Василич с детства имел какую-то неодолимую беспричинную тягу к звёздам. Каждую ночь, когда небо вспыхивало светом тысяч маленьких точек, он шёл на обрыв и подолгу молча и жадно, с неприкрытой страстью и радостью в глазах, любовался светлой полосой Млечного Пути и созвездиями, названий которых он даже и не знал. Эта его страсть и положила начало нашей с ним дружбе.
Однажды ночью я гулял за пределами деревни и забрёл к обрыву, где, неотрывно глядя вверх, сидел Василич. Однако я не сразу узнал его, а узнав, не сразу решился подойти. Несмотря на свою внешнюю открытость и готовность всегда безвозмездно помочь, Василич слыл в деревне сомнительной славой зануды и отшельника, а к таким подходить всегда казалось опасным. Репутация сложилась ещё в школе, где он всегда учился на отлично, а после подтвердилась многочисленными сослуживцами и товарищами, в кругу которых он частенько любил пофилософствовать и завернуть какое-нибудь не знакомое никому, кроме него самого, словцо. Однако никто из них никогда не смел сказать о нем ничего плохого даже у него за спиной.
Практически каждый, кто знал Василича, испытывал к нему беспричинное чувство уважения за его доброту, широкий ум и трезвый взгляд на вещи. Эти же качества, по иронии судьбы, всех от него и отталкивали. Однако были и причины для подобного уважения, потому как насчитывалось не меньше сотни человек, которым Василич в нужное время помог справиться с какой-либо проблемой. Всё это позволяло поставить его в отдельную категорию местных почти-святых, что безвозвратно отдаляло его от всех остальных деревенских обывателей. У него не было близких друзей, но почти каждый в деревне считал его своим товарищем. Даже Петро, главный деревенский дебошир, не смел никогда сказать ничего плохого Василичу в лицо, лишь изредка посмеиваясь над его странным нелюдимым характером, когда тот отказывался с ним выпить, на что Василич лишь добродушно улыбался своей всепрощающей улыбкой пророка.
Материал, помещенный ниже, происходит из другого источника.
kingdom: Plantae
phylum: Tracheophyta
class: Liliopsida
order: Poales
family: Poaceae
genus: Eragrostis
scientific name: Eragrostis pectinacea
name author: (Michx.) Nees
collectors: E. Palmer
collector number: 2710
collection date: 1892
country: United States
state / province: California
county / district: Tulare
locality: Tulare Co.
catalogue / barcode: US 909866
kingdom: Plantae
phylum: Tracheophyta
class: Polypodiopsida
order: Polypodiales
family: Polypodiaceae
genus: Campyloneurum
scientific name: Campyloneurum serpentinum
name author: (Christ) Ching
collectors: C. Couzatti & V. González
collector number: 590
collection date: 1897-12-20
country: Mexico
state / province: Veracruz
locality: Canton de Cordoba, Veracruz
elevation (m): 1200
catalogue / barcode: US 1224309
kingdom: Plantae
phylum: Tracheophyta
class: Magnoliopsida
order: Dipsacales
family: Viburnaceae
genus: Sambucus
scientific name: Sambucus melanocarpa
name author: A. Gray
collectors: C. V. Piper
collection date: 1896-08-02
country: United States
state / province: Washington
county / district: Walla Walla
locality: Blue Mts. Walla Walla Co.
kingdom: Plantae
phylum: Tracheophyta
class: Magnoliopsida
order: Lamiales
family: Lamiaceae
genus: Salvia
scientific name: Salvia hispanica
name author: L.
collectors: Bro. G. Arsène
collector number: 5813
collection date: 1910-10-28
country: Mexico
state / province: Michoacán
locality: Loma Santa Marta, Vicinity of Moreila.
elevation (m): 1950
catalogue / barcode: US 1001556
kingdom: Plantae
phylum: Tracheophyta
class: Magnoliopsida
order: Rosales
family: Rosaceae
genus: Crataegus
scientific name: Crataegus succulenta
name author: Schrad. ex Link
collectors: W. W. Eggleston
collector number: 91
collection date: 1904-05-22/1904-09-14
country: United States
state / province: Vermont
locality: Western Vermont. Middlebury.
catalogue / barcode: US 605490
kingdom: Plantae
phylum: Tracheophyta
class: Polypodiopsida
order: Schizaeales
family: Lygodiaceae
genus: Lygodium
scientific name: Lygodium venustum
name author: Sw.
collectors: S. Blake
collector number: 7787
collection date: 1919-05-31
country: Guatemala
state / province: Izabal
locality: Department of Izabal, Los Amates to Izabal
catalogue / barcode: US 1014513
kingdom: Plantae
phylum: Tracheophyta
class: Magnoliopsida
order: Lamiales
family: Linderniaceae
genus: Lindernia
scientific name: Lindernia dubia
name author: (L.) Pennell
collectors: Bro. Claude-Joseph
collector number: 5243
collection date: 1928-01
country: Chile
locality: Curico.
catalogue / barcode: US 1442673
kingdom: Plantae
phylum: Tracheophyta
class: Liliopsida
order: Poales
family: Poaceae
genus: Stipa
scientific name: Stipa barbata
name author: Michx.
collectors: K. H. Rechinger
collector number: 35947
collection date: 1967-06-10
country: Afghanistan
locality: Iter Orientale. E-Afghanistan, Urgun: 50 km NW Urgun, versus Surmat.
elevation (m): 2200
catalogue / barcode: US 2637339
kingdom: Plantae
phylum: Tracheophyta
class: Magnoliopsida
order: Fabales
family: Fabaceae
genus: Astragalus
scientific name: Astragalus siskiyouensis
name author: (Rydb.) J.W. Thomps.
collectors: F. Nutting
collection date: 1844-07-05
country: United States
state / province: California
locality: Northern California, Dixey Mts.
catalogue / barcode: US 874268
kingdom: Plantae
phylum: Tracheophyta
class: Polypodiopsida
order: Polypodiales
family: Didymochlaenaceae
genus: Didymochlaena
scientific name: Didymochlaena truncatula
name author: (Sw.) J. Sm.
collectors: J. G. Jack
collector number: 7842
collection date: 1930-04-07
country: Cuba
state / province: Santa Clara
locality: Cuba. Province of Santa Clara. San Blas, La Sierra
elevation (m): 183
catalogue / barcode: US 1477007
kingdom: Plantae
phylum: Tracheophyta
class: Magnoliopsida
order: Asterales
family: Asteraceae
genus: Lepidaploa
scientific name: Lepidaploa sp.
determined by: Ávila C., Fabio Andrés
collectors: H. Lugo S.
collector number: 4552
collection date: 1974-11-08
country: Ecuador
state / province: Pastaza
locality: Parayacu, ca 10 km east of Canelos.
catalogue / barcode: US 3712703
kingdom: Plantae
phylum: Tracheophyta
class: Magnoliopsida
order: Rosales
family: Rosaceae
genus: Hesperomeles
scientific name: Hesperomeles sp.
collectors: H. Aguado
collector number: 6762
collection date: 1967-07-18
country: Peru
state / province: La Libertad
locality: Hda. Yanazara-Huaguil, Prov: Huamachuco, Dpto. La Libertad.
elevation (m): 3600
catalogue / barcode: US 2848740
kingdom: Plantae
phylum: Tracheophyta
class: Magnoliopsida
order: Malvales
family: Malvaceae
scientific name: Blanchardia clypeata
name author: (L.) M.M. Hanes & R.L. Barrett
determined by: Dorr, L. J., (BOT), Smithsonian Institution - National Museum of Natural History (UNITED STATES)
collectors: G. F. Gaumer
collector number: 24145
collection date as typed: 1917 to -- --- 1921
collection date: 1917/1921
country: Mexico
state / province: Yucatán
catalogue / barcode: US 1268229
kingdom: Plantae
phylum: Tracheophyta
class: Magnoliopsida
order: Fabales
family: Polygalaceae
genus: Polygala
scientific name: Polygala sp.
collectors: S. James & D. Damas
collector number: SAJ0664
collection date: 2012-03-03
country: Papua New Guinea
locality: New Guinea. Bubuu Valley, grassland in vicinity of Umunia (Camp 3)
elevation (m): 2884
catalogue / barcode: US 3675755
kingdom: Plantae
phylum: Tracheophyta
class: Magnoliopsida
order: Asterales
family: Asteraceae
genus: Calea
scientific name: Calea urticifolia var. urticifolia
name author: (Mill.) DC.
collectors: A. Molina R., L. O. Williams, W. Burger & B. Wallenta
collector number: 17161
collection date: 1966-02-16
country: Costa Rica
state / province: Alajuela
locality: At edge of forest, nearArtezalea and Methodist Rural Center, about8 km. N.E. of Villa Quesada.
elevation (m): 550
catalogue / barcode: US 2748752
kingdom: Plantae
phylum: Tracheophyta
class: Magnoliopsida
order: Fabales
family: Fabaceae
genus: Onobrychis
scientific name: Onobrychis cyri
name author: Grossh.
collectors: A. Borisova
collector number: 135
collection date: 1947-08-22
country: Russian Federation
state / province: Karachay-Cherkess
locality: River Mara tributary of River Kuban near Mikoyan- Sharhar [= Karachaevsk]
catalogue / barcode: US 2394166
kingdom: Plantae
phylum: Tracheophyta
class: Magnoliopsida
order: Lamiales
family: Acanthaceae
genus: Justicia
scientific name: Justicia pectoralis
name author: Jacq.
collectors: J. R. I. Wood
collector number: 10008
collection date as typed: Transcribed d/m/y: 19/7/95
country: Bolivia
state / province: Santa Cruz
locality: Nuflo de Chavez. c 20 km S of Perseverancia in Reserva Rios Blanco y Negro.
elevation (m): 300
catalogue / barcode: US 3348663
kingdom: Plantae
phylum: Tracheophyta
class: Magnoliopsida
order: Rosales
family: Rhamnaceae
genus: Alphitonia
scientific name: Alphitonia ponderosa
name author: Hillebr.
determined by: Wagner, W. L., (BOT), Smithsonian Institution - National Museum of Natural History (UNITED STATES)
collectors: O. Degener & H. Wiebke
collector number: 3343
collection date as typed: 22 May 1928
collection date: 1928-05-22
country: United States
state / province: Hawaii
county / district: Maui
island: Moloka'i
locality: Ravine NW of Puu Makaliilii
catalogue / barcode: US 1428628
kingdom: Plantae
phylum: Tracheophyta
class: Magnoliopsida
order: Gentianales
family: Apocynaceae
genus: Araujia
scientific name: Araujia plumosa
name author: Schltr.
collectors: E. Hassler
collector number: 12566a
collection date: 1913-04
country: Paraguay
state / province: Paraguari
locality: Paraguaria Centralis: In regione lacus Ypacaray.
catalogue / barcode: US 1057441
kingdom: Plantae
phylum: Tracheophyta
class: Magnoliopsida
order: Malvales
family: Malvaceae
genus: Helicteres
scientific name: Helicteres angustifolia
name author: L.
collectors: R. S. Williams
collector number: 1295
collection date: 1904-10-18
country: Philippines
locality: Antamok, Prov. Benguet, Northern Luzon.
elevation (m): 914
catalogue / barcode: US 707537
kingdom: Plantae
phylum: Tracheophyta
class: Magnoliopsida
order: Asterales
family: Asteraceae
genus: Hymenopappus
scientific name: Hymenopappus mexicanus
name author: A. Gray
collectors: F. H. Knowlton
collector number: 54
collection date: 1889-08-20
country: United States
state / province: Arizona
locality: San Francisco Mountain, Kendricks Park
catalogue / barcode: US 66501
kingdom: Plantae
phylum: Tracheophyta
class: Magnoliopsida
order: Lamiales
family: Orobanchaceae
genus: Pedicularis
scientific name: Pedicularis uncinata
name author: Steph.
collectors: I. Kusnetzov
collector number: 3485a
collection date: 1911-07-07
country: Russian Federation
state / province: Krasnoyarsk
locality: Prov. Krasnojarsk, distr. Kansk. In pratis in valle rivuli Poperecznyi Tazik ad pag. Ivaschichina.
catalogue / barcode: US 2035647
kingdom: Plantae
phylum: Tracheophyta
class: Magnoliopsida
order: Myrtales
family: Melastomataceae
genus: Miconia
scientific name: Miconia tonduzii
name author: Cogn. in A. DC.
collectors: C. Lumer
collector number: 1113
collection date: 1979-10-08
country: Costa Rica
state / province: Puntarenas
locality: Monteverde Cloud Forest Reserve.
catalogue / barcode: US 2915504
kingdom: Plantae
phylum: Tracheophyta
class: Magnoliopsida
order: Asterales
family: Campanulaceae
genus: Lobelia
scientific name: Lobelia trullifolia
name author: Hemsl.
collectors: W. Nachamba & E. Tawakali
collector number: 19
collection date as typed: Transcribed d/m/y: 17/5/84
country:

Подобная репутация "хорошего парня" послужила надёжной основой для того, чтобы на него обратила внимание первая деревенская красавица, уставшая от однообразия пьяных зазывал.
В общем, репутация Василича в деревне была репутацией отшельника, немного чужого, но всегда такого необходимого окружавшим его людям, поэтому и близкое общение с ним сулило лишь зачисление в категорию "странных", к которой принадлежал он сам.
– Василич, ты? – негромко спросил я, чтобы не напугать, хотя и так уже узнал его.
Лицо Василича резко поменяло выражение, таинственная зачарованная улыбка исчезла, обнажив растерянность и страх. Он резко испуганно обернулся, а, увидев меня, огляделся по сторонам, будто испугавшись, что его застукали за каким-то непристойным занятием.
– Фу, ты, Колька, напугал! – облегчённо произнёс наконец Василич после того, как убедился в отсутствии угрозы со стороны "лишних глаз", и его лицо вновь обрело привычную для всех добродушную улыбку.
– Ты чего тут, Василич? – подозрительно спросил я.
– Да так… Вот, воздухом дышу!
Я видел, несмотря на темноту, как глаза Василича растерянно и застенчиво забегали по сторонам.
– А то тебе в селе воздуха не хватает?! – поддразнил я его и дружелюбно засмеялся.
Василич тоже добродушно рассмеялся, но ничего не ответил на мою такую остроумную – как мне казалось – шутку.
– Случилось чего, Василич? – спросил я уже серьёзно.
– Да нет, с чего бы?! Просто сижу думаю. А ты-то чего тут?
– Гуляю просто. Спать не хочется. Завтра никуда вставать не надо… Красиво-то как, а?! – посмотрев вверх, сказал я.
Василич сделал вид, будто видит звёзды первый раз в жизни.